I'm creating a shell script to handle automation for some of our workflows, This workflow include accessing Google Buckets via Apache Beam GCP. I'm using a .json file with my service account, in which situations do i need to use:

 gcloud auth activate-service-account --key-file myfile.json

vs

export GOOGLE_APPLICATION_CREDENTIALS=myfile.json

Depends what you're doing:

• Interfacing with a Google Cloud service using one of their third-party SDK libraries (e.g. Go, Python)? Use the GOOGLE_APPLICATION_CREDENTIALS environment variable.

• Making calls to a Google-provided tool, such as gcloud or gsutil?
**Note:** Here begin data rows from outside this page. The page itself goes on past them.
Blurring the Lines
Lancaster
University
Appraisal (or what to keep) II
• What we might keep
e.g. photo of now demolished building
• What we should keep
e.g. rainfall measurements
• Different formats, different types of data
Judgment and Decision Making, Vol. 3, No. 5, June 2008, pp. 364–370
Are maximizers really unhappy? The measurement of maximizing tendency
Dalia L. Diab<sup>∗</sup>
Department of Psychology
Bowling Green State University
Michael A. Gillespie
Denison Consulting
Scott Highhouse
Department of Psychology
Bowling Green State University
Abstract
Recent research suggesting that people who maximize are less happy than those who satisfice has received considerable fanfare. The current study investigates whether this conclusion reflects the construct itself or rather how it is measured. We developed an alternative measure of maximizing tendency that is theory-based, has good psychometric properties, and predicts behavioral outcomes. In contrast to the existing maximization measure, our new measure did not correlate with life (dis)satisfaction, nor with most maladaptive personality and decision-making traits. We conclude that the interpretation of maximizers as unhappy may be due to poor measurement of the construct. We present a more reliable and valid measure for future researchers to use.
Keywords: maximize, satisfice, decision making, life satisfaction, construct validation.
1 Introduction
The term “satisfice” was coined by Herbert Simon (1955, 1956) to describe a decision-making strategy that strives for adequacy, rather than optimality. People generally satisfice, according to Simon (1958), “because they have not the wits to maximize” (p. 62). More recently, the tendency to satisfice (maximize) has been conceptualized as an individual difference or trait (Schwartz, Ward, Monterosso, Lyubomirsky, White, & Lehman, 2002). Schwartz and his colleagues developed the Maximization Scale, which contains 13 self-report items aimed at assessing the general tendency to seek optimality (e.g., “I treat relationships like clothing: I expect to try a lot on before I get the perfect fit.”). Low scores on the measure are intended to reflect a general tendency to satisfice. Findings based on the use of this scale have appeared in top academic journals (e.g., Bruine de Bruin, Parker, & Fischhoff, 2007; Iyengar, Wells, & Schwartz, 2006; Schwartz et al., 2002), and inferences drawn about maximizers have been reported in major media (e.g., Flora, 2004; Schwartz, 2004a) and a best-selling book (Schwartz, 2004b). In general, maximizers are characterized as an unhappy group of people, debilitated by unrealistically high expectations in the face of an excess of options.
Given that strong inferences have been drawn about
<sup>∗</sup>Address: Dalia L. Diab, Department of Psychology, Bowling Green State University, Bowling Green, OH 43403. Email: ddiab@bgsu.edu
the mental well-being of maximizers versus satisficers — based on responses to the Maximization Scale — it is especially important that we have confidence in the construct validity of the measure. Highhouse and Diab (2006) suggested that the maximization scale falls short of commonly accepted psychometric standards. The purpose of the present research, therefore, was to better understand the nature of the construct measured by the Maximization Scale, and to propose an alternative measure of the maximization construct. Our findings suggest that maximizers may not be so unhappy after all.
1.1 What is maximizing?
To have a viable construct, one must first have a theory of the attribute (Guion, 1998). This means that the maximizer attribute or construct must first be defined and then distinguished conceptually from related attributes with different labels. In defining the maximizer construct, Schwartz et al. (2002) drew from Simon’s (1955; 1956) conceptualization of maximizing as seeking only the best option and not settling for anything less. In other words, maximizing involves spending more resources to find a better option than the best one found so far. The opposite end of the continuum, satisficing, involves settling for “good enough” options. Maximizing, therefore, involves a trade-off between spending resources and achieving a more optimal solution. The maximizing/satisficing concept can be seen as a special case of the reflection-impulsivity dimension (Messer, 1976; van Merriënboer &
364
Use the tool's provided mechanism for authenticating with the remote service. For gcloud, this is the gcloud auth activate-service-account command.

The GOOGLE_APPLICATION_CREDENTIALS environment variable provides a mechanism for user-written applications using a Google Cloud SDK to easily import credentials if they are not otherwise accessible in their environment. These credentials are loaded according to the order of precedence defined in the ADC docs.

Other applications provided by Google have their own well-established mechanisms for importing credentials to authenticate to Google. This mechanism should be used where these applications are used. For common tools:

• gcloud: use gcloud auth activate-service-account. Be aware that this may litter your disk with authentication credentials which persist, so for security reasons you may wish to configure the environment to ensure these are erased after use.
• gsutil: if running standalone, use gsutil config -e to set up the service account. However, most installations will sit alongside the gcloud tool from the Google Cloud SDK, so should use the approach described above for gcloud.